SIFT_ANTHROPIC_API_KEY=sk-ant-...
SIFT_MISTRAL_API_KEY=...

Settings priority: CLI flags > env vars > .env > sift.yaml > defaults. You can override anything from sift.yaml with a flag on any command.

2. Extract entities and relations

sift extract ./my-documents/
sift extract ./my-documents/ --ocr                  # local OCR via Tesseract
sift extract ./my-documents/ --ocr --ocr-backend gcv  # Google Cloud Vision OCR
sift extract ./my-documents/ --extractor pdfplumber   # legacy pdfplumber backend

Reads 75+ document formats — PDFs, DOCX, XLSX, PPTX, HTML, EPUB, images, and more. Extracts entities and relations using your configured LLM. Results saved as JSON in output/extractions/.

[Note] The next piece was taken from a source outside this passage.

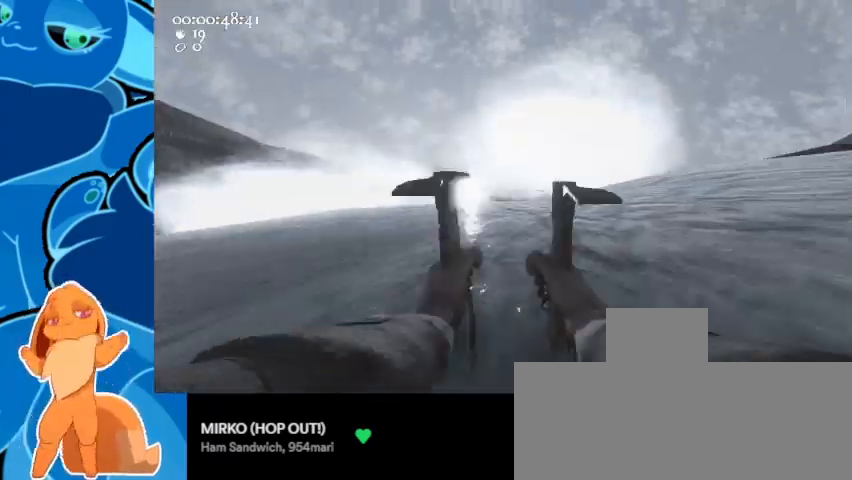
{"keys": ["a", "ctrl", "d", "s", "space"], "mouse": ["left", "right"], "events": [[133, "w", "up"], [300, "s", "down"], [433, "a", "down"], [433, "ctrl", "down"], [467, "space", "down"]]}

The --ocr flag enables local OCR via Tesseract for scanned PDFs — no API keys or cloud services needed. You can switch OCR engines with --ocr-backend:

sift extract ./docs/ --ocr                          # Tesseract (default, local)
sift extract ./docs/ --ocr --ocr-backend easyocr    # EasyOCR (local)
sift extract ./docs/ --ocr --ocr-backend paddleocr  # PaddleOCR (local)
sift extract ./docs/ --ocr --ocr-backend gcv        # Google Cloud Vision (requires credentials)

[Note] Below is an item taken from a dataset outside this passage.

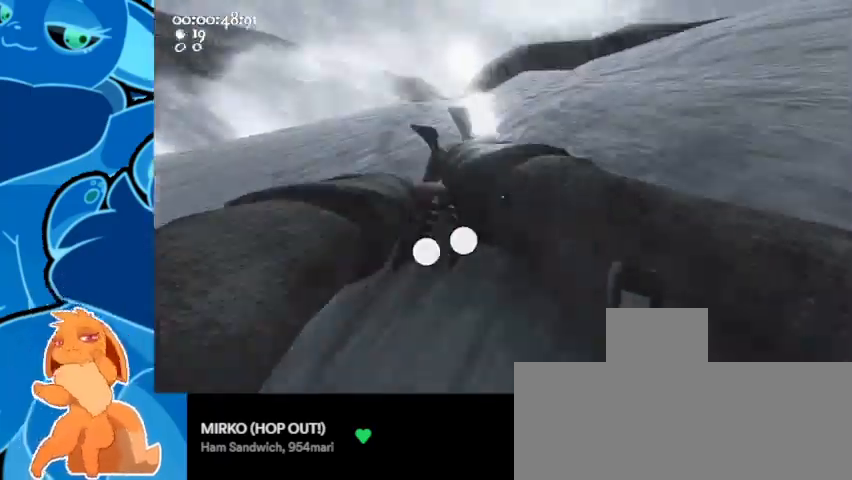
{"keys": ["a", "w"], "mouse": ["left", "right"], "events": [[167, "mouse_left", "up"], [167, "mouse_right", "up"], [200, "ctrl", "up"], [200, "d", "up"], [200, "s", "up"], [200, "space", "up"], [267, "mouse_left", "down"], [300, "mouse_right", "down"], [400, "w", "down"]]}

It autodetects which PDFs need OCR — text-rich PDFs use standard extraction, only near-empty pages fall back to OCR. Safe for mixed folders. Without --ocr, sift will warn if a PDF appears to be scanned.

You can also switch the extraction backend entirely with --extractor pdfplumber for the legacy pdfplumber backend (PDF/DOCX/TXT/HTML only).

3. Build the knowledge graph

sift build

Constructs a NetworkX graph from all extractions. Automatically deduplicates near-identical entity names (plurals, Unicode variants, case differences) before they become graph nodes. Fixes reversed edge directions when the LLM swaps source/target types vs. the domain schema. Flags low-confidence relations for review. Saves to output/graph_data.json.

4. Resolve duplicate entities

See Entity Resolution Workflow below for the full guide — especially important for genealogy, legal, and investigative use cases where accuracy matters.

5. Explore and export

Interactive viewer — explore your concept map in the browser:

sift view                                              # full graph
sift view --neighborhood "Palantir Technologies"       # 1-hop ego graph around an entity
sift view --neighborhood "Palantir" --depth 3          # 3-hop neighborhood
sift view --top 10                                     # top 10 hubs + their neighbors
sift view --community "Community 1"                    # focus on a specific community
sift view --source-doc palantir_nsa_surveillance       # entities from one document
sift view --min-confidence 0.8                         # hide low-confidence nodes/edges

Opens a force-directed graph in your browser. The overview shows community regions — colored convex hulls grouping related entities — so you can see graph structure at a glance without label clutter. Hover any node to preview its name and connections. Includes search, type/community/relation toggles, source document filter, degree filter, and a detail sidebar.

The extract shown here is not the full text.